Here are some guidelines.
• All developers must be trained to properly specify all classes and member functions.
• The specifications must be kept with the class declarations (usually in a header file) so that it is easy for developers and users to refer to them.
• All users must be trained to rely on specifications rather than implementations.
• Everybody must treat a specification error as a defect that must be fixed with the same urgency that code defects are fixed.
• Everybody must be trained to recognize the differences between substitutable changes and nonsubstitutable changes.
It is possible to keep the specification synchronized with the code because of the nature of specifications. Since specifications describe behavior in terms that are observable to the user, rather than in terms of the implementation, specifications tend to be relatively stable compared with the implementation. Furthermore, since all the other software components of the system are built by relying on the specification rather than the implementation (see FAQ 6.09), the specifications tend to stabilize fairly early in the product life cycle. So as a practical matter, the problem isn't keeping the specification synchronized with the code but the reverse: making sure the code is synchronized with the specification. In other words, once a lot of software has been written based on a particular specification, that specification is more stable than the underlying code that implements the specification, so the issue is making sure the code faithfully implements the specification rather than the other way around.
Remember: specifications are prescriptive rather than descriptive.
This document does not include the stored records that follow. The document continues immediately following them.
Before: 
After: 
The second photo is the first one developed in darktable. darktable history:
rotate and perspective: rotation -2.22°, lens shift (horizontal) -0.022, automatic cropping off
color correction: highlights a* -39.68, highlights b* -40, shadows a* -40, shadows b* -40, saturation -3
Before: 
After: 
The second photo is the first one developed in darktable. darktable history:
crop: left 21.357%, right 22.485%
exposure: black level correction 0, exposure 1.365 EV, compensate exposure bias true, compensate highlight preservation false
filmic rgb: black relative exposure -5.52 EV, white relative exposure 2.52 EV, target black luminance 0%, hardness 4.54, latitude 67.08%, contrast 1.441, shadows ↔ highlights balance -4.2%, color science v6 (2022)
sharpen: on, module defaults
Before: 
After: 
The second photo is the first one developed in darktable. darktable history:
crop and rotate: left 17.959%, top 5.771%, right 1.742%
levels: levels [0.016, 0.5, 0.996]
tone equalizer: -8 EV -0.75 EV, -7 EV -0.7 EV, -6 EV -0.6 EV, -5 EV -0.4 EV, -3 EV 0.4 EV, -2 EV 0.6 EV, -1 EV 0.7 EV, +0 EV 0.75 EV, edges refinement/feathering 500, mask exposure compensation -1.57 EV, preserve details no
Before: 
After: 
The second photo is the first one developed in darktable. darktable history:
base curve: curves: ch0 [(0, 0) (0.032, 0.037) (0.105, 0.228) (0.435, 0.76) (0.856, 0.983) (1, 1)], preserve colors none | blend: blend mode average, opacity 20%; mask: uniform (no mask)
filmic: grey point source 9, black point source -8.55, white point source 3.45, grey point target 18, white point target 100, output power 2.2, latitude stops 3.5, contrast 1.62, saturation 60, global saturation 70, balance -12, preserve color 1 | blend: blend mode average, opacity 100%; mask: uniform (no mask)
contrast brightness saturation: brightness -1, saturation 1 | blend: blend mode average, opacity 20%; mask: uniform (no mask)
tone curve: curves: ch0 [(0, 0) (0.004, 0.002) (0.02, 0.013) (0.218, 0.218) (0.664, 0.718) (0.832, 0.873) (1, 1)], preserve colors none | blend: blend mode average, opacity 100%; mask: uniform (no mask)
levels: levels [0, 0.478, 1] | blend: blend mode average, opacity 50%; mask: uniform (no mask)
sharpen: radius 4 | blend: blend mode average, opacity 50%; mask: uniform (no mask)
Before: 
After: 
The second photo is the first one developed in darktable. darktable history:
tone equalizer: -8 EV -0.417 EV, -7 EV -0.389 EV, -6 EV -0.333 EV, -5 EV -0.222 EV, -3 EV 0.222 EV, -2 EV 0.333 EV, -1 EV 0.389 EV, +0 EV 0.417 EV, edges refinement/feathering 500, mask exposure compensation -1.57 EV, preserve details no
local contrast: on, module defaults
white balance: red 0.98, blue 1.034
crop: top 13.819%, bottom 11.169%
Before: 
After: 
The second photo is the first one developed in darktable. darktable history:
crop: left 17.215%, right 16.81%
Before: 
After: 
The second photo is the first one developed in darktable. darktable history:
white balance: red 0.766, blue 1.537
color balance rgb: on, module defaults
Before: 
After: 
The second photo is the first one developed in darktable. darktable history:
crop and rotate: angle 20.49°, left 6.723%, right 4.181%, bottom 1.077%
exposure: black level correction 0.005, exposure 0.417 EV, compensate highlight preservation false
Specifications prescribe what the code must do rather than describe what the code already does. If the implementation of a member function and the member function's specification disagree, and if a lot of software was already built based on the specification, it is often easier to change the implementation to be consistent with the specification rather than the other way around.
In contrast, when there is no explicit specification that programmers can rely on, the implementation ends up being the de facto specification. Once that happens any change to the implementation (including fixing bugs in some cases!) can break the user code. In those cases it is trivial to keep the specification and the implementation in sync (the implementation is the specification), but it makes the whole application brittle—any change anywhere can trigger dozens of other changes.